=== Begin Enclosure ===

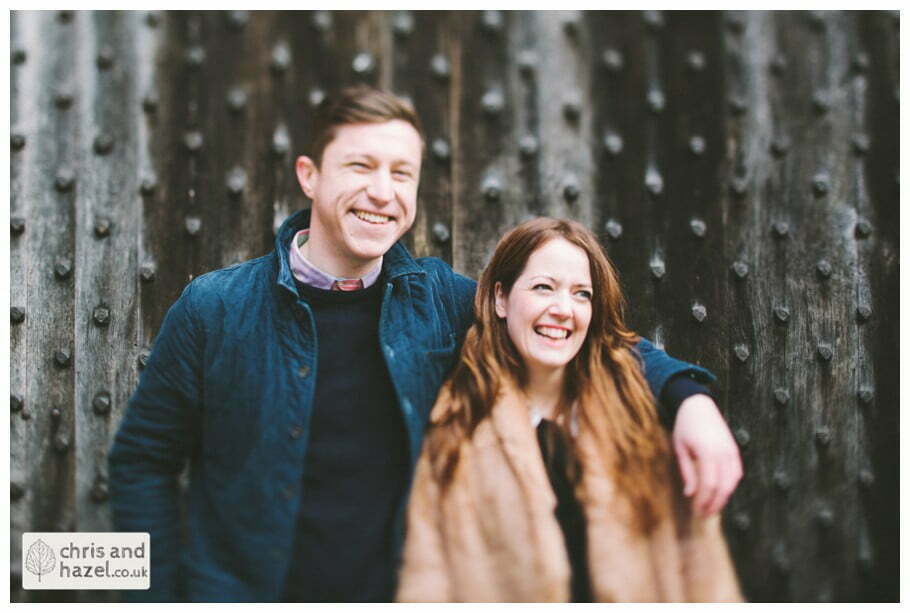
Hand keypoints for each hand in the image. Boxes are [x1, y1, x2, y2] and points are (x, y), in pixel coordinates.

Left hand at [671, 394, 742, 515]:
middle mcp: (723, 453)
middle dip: (714, 504)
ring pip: (732, 482)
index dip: (704, 501)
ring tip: (711, 508)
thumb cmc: (684, 426)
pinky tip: (720, 494)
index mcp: (707, 452)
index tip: (696, 511)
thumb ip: (687, 472)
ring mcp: (732, 451)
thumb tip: (690, 495)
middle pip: (723, 487)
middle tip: (703, 515)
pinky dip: (730, 486)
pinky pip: (737, 473)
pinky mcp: (735, 450)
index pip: (709, 485)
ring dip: (723, 498)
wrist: (698, 405)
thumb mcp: (680, 449)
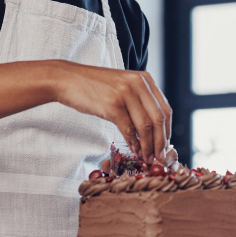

=== End Enclosure ===

TASK DETAILS:
The expected answer is the line with "thumb cmc: (684, 426)" followed by every remaining line of the listing, each restated exactly, with all pictures dropped.

EXERCISE RESULT:
thumb cmc: (684, 426)
pinky tip: (720, 494)
index mcp: (707, 452)
index tip: (696, 511)
thumb ip: (687, 472)
ring mcp: (732, 451)
thumb tip: (690, 495)
middle pip: (723, 487)
middle tip: (703, 515)
pinky dip: (730, 486)
pinky pip: (737, 473)
pinky mcp: (735, 450)
index pip: (709, 485)
ring dip: (723, 498)
wrist: (698, 405)
thumb mcp: (680, 449)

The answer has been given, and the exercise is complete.